SHARPE’S REGIMENT

‘He’ll live. Do you have any water?’

‘I did, but someone worked a miracle on it.’ Harper, who illicitly had red wine in his canteen, offered it to Sharpe. The Major drank, then pushed the cork home.

‘Thank you, Patrick.’

‘Plenty more if you need it, sir.’

‘Not for that. For being here.’ Harper had married just two days before and Sharpe had ordered the huge Irishman to stay with his new Spanish wife when the order to fight had come, but Harper had refused. Now Harper stared northwards at the empty horizon. ‘What were the buggers doing here?’

‘They were lost.’ Sharpe could think of no other explanation. He knew that a number of French units, cut off by the defeat of Joseph Bonaparte at Vitoria, were straggling back to France. This one had outnumbered Sharpe, and he had been puzzled why they had broken off the fight when they did. The only explanation he could find was that the enemy must have suddenly realised that the South Essex did not bar the way to France and thus there was no need to go on fighting. The French had been lost, they had blundered into a useless fight, and they had gone. ‘Bastards.’ Sharpe said it with anger, for his men had died for nothing.

Harper, who at six feet four inches, was taller even than Sharpe, frowned. ‘Terrible about the RSM, sir.’

‘Yes.’ Sharpe was looking at the sky, wondering whether more rain was coming. This summer had been the worst in Spanish memory. ‘You’ve got his job.’

‘Sir?’

‘You heard.’ Sharpe, while he commanded the Battalion, could at least give it the best Regimental Sergeant Major it would ever have. The new Colonel would be in no position to change the appointment. Sharpe turned away. ‘Lieutenant Andrews!’

‘Sir?’ The Lieutenant was leading a morose party of men who staggered under the weight of small boulders.

‘Put them on the graves!’ The stones would stop animals scrabbling down to the shallowly buried flesh.

‘All the graves, sir?’

‘Just ours.’ Sharpe did not care if the foxes and ravens gorged themselves on rotting French flesh, but his own men could lie in peace for whatever it was worth. ‘Sergeant Major?’

‘Sir?’ Harper was half grinning, half unsure whether a grin was acceptable at this moment. ‘Yes, sir?’
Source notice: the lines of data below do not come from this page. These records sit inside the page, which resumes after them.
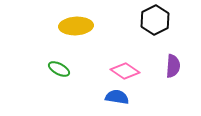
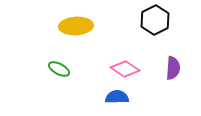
purple semicircle: moved 2 px down
pink diamond: moved 2 px up
blue semicircle: rotated 10 degrees counterclockwise
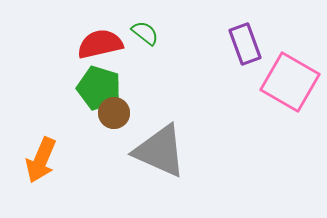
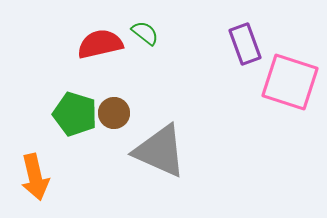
pink square: rotated 12 degrees counterclockwise
green pentagon: moved 24 px left, 26 px down
orange arrow: moved 6 px left, 17 px down; rotated 36 degrees counterclockwise
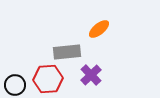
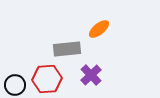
gray rectangle: moved 3 px up
red hexagon: moved 1 px left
‘We’ll need a god-damned cart for our wounded. Ask a mounted officer to fetch one from the baggage. Then perhaps we can get on with this damned march.’

‘Yes, sir.’

That night rain fell on the pass where the South Essex had stood and suffered, and where their dead lay, and from which place the living had long gone. The night’s rain washed the scanty soil from the French dead who had not been buried but just covered with soil. The teeming water exposed white, hard flesh, and in the morning the scavengers came for the carrion. The pass had no name.
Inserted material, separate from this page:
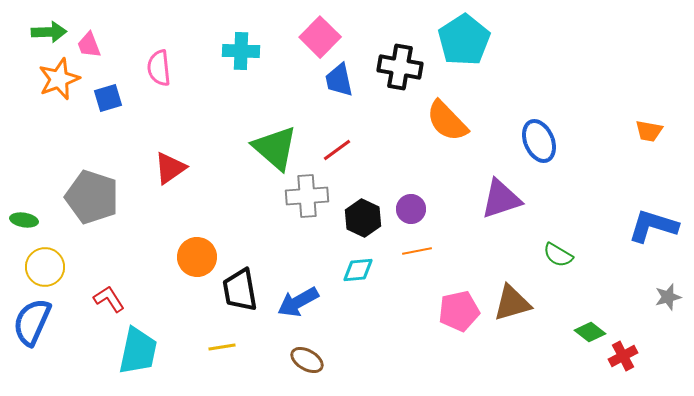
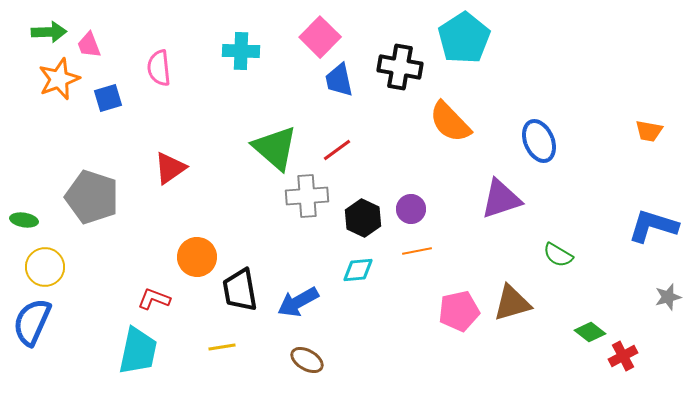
cyan pentagon: moved 2 px up
orange semicircle: moved 3 px right, 1 px down
red L-shape: moved 45 px right; rotated 36 degrees counterclockwise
Pasajes was a port on the northern coast of Spain, close to where the shoreline bent north to France. It was a deep passage cleft in the rocks, leading to a safe, sheltered harbour that was crammed with shipping from Britain. The stores that fed Wellington’s army came to Pasajes now, no longer going to Lisbon to be carried by ox-carts over the mountains. At Pasajes the army gathered the stores that would let it invade France, but the South Essex who, even before the fight in the nameless pass had been considered too shrunken by war to take its place in the battle-line, had been ordered to Pasajes instead. Their job, until their reinforcements arrived, was to guard the wharves and warehouses against thieves. They were fighting soldiers, and they had become Charlies, watchmen.

‘Bloody country. Bloody stench. Bloody people.’ Major General Nairn punctuated each remark by tossing an orange out of the window. He paused, waiting hopefully for a cry of pain or protest from beneath, but there was only the sound of the fruit thumping onto the cobbles. ‘You must be bloody disappointed, Sharpe.’

Sharpe shrugged. He knew that Nairn referred to the task of guarding the storehouses. ‘Someone has to do it, sir.’

Nairn scoffed at Sharpe’s meekness. ‘All you can do here is stop the bloody Spanish from pissing in our broth. I’m disappointed for you!’ He lumbered to his feet and crossed to the window. He watched two high-booted Spanish Customs officers slowly pace the wharves. ‘You know what those bastards are doing to us?’